This story first appeared in the February issue of the PRC’s Preservation in Print magazine. Interested in getting more preservation stories like this delivered to your door each month? Become a member of the PRC for a subscription!

For much of the 19th century, if you stood on the French Quarter levee and looked across the river, you would have seen a long linear, village-like profile of trees and dwellings fronted by wharves, moored vessels and the occasional dry-dock. Aside from a few church steeples, your eye would be drawn to one major landmark, its symmetrical hipped roof breaking the horizon and standing salient. This was the Duverjé House, and most New Orleanians at the time would have identified it as the best-known building on what they called the “Right Bank,” today’s West Bank.

The property sat on a prominent “point bar” — a promontory within a sharp river meander called Pointe Saint-Antoine by the French, now Algiers Point — and it came into the colonial fold in a disputatious manner. The disagreement over ownership involved two of the most important figures in early New Orleans: city founder and Commandant General Jean Baptiste Le Moyne, sieur de Bienville, and his Assistant Engineer Adrien de Pauger, who would later lay out the French Quarter street grid.

» Written problem: According to the text on the Duverjé House, what did the French call the promontory known today as Algiers Point? The records that come next have no connection to the text.

» Record set:
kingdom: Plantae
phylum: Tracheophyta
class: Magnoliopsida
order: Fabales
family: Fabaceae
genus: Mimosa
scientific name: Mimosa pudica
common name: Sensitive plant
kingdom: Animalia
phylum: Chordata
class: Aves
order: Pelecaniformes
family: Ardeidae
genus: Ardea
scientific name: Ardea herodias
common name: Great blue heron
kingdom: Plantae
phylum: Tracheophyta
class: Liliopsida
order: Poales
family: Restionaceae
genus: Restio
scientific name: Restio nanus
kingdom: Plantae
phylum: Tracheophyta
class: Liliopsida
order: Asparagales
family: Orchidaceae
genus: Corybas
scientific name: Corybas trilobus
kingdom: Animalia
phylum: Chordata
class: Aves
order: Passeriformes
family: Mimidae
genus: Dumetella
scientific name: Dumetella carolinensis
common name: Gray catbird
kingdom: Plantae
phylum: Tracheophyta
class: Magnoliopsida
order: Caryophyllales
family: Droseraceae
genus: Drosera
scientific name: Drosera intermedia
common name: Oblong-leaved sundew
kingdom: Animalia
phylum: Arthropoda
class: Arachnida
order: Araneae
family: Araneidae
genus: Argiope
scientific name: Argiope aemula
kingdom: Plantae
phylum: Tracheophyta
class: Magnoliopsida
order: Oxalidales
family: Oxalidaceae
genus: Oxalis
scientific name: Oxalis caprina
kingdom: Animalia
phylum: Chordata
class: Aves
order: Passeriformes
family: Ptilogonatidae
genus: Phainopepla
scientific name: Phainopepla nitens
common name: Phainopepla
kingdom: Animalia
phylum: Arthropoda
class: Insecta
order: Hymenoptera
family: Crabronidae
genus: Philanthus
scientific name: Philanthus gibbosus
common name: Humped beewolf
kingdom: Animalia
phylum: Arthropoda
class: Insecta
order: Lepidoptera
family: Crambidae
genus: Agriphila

» Exercise answer: Pointe Saint-Antoine